*Work request*: Copy out every line of the listing in which "lines" appears.

......

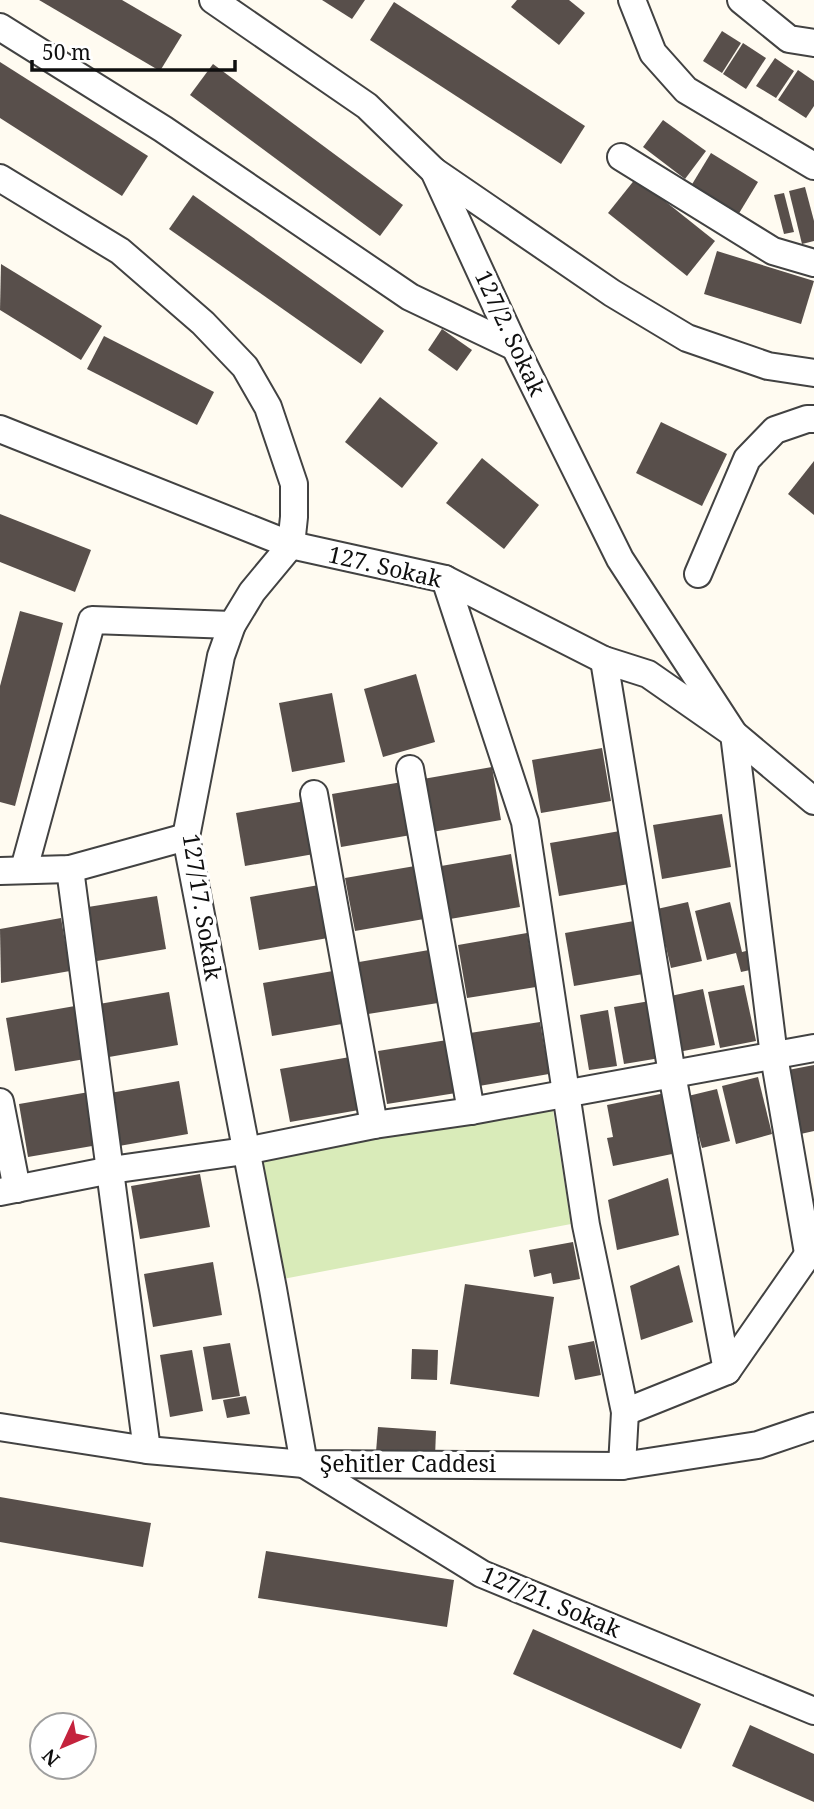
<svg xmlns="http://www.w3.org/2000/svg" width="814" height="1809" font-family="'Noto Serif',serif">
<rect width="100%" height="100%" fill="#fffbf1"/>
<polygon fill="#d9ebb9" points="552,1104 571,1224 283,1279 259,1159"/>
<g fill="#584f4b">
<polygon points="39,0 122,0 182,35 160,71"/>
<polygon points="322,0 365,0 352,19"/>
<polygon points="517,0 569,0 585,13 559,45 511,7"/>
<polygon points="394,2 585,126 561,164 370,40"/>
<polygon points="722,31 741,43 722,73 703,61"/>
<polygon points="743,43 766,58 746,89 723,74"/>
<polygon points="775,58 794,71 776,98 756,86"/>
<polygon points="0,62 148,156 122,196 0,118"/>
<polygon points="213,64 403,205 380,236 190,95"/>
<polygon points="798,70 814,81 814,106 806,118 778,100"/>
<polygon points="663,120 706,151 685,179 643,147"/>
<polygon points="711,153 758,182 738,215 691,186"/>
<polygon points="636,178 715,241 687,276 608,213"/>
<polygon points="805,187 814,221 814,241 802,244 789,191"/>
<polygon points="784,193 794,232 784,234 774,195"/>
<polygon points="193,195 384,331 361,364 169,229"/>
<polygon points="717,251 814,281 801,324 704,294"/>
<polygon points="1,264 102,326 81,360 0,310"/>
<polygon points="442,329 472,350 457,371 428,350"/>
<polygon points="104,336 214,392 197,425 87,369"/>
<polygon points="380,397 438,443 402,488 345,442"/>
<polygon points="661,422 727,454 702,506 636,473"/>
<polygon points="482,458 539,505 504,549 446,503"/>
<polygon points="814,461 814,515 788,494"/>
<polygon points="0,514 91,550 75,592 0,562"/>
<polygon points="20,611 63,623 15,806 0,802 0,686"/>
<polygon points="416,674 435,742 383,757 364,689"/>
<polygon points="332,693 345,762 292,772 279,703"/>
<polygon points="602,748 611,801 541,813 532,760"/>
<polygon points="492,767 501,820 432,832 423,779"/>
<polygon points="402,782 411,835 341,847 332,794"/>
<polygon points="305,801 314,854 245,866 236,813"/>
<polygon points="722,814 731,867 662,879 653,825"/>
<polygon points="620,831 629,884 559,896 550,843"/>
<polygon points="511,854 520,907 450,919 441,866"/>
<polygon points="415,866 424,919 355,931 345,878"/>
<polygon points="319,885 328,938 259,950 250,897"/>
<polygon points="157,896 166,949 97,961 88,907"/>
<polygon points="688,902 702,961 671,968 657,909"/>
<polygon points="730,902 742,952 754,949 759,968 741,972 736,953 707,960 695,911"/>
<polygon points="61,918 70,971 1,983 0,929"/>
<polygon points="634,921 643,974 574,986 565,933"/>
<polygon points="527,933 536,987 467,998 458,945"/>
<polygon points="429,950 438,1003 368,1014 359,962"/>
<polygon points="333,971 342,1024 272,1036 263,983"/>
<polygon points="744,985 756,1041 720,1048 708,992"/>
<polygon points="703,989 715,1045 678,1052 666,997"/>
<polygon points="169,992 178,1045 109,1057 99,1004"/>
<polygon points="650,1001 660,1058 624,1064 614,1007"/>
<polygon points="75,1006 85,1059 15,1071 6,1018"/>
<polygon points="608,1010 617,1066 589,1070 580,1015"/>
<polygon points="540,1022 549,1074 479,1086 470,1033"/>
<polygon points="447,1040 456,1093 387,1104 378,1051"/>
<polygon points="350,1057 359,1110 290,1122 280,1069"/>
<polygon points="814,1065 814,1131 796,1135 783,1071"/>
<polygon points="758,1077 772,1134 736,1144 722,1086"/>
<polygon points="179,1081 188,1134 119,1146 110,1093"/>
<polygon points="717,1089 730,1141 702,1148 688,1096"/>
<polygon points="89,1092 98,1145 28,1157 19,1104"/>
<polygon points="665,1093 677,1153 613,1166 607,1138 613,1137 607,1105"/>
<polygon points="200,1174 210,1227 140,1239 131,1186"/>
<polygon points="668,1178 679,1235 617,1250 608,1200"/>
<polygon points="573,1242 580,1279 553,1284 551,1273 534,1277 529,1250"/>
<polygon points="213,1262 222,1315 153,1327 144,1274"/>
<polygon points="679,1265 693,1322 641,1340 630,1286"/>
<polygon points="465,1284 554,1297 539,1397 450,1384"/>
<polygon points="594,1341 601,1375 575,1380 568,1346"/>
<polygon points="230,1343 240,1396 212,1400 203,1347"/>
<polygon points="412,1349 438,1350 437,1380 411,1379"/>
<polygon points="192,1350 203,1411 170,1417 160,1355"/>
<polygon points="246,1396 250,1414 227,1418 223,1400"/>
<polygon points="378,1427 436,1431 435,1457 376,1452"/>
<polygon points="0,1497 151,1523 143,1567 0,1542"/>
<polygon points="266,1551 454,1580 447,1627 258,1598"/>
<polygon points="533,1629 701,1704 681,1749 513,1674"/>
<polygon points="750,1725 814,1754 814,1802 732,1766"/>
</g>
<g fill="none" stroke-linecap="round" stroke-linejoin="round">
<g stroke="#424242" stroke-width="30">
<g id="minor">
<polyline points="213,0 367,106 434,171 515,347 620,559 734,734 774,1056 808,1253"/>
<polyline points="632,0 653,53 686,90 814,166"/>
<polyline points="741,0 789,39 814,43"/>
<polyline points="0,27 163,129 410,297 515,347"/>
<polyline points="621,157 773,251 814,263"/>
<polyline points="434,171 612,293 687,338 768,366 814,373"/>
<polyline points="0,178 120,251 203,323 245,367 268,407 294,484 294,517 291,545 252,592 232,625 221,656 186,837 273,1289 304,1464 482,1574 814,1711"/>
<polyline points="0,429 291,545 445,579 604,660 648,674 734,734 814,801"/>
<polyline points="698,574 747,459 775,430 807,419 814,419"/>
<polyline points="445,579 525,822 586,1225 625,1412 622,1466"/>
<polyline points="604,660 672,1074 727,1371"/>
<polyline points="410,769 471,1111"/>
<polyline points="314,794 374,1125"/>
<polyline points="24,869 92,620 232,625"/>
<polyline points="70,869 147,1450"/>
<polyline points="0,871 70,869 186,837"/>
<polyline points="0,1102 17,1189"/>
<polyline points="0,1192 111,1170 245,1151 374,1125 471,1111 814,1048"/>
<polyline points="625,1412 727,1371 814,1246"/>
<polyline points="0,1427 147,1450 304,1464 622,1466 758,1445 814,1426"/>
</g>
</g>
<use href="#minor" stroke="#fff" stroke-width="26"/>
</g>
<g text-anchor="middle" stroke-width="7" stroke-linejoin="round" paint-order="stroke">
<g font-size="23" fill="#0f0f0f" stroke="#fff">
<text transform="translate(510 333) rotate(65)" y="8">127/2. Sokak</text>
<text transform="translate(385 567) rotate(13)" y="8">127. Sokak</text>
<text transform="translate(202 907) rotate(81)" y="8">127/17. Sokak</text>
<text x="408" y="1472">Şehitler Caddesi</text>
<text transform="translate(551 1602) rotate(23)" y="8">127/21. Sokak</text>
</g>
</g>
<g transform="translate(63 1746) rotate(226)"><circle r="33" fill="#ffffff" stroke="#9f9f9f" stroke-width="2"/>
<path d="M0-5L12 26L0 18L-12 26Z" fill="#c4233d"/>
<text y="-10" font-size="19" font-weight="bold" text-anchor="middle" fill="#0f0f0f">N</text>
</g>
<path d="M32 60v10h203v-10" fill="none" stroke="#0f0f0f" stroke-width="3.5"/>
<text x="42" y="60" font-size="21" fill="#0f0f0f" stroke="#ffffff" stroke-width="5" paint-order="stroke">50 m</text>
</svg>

......

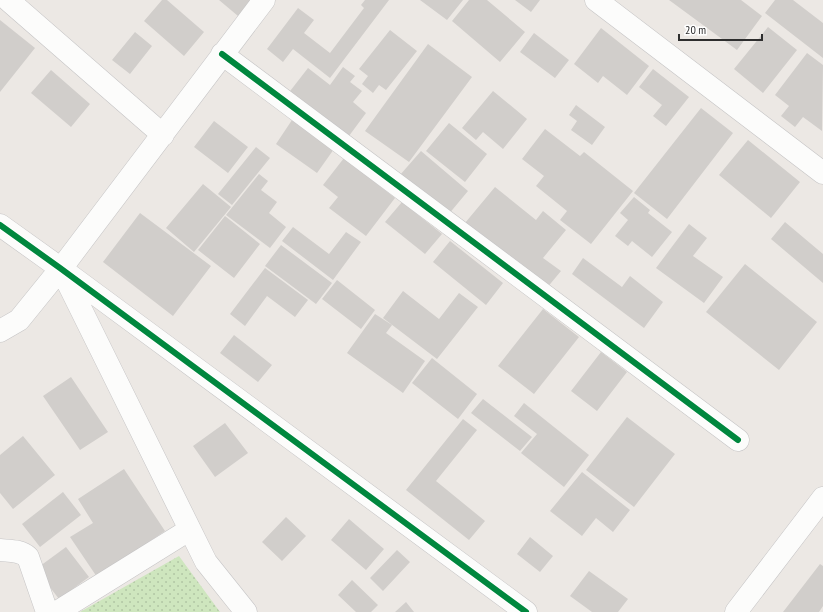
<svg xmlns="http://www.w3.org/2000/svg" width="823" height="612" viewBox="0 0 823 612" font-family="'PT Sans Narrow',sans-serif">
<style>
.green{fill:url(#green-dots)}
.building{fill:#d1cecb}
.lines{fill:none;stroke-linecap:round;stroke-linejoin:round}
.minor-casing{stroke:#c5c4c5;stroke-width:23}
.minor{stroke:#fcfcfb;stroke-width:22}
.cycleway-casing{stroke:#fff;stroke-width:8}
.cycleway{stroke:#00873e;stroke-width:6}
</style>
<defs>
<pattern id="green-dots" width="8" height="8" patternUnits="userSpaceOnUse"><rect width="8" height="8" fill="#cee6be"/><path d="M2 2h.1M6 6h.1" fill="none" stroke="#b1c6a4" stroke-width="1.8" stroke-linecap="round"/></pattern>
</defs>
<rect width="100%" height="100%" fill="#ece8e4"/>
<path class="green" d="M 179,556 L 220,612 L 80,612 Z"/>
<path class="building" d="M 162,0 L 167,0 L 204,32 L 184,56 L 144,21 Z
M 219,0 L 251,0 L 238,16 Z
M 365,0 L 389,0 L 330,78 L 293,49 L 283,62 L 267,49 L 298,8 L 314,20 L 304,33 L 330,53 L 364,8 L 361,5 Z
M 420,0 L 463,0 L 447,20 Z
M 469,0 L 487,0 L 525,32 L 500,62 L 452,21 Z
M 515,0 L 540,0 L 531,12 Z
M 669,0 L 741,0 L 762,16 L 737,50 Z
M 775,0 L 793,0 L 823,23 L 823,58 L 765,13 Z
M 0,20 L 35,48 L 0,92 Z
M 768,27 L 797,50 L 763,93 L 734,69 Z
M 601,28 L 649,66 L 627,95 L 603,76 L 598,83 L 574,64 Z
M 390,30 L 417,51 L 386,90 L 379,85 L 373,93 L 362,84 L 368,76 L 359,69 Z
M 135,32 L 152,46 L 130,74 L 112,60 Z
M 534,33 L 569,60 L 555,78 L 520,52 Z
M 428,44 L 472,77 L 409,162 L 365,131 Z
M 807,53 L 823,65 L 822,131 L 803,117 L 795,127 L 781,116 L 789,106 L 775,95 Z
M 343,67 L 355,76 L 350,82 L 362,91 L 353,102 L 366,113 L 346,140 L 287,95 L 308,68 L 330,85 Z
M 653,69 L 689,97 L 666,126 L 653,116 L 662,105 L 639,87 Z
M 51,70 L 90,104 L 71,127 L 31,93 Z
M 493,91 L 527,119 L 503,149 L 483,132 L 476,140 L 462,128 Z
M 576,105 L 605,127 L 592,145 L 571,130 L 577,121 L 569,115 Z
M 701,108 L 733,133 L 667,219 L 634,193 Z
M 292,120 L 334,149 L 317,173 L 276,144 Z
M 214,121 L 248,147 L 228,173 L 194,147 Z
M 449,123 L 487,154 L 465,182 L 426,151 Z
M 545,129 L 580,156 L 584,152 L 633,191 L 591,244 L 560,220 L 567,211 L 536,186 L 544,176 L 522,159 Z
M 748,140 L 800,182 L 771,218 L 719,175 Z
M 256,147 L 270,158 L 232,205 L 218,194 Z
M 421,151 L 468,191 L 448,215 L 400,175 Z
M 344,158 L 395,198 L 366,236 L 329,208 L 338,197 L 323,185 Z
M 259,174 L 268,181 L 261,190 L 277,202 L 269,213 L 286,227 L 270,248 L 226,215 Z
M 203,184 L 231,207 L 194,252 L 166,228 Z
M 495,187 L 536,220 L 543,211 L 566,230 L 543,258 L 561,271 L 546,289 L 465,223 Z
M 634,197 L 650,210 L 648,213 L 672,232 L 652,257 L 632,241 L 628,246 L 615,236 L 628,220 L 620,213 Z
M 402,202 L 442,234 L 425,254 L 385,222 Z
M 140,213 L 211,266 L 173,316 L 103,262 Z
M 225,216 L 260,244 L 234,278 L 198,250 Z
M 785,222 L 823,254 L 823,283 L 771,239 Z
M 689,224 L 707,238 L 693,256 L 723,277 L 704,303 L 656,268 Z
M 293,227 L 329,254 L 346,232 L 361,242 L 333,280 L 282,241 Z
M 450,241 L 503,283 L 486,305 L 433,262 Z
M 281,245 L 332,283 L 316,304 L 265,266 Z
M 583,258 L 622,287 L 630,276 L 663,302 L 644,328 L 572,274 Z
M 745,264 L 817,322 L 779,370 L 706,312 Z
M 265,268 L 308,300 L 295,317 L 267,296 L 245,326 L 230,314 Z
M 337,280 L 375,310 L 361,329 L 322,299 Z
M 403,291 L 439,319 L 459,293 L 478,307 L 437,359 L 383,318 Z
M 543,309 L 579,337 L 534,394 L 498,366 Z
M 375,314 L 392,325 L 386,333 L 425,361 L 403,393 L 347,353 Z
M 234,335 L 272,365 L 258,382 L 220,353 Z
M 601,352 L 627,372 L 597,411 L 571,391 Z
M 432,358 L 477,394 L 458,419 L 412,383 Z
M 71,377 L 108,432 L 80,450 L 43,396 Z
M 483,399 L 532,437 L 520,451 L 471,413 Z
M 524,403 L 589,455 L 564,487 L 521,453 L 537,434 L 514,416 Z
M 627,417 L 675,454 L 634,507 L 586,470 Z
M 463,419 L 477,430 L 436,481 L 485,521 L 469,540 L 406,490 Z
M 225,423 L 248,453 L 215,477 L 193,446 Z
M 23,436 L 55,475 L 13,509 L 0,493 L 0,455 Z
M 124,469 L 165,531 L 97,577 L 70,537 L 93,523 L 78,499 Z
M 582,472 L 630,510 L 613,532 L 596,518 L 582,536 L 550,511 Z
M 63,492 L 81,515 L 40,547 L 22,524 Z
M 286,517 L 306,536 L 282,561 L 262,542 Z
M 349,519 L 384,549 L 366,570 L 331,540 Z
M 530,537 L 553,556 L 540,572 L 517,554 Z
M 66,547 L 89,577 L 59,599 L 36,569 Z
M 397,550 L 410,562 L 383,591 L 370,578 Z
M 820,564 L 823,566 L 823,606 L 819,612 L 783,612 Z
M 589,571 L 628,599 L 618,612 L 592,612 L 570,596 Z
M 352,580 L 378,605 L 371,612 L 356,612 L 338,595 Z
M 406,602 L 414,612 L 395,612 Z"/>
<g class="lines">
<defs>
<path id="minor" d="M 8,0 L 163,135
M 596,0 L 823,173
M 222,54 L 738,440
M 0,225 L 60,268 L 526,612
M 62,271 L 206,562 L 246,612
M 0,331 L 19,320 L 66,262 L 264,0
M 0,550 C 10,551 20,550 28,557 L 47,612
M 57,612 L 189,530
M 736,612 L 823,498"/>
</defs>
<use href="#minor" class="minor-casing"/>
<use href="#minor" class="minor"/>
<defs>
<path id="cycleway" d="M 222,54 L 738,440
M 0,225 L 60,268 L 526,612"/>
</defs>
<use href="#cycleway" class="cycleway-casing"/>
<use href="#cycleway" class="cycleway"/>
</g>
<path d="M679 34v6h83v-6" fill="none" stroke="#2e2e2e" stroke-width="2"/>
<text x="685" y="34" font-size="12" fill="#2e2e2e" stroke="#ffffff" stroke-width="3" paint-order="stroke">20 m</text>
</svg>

......

*Written solution*:
.lines{fill:none;stroke-linecap:round;stroke-linejoin:round}
<g class="lines">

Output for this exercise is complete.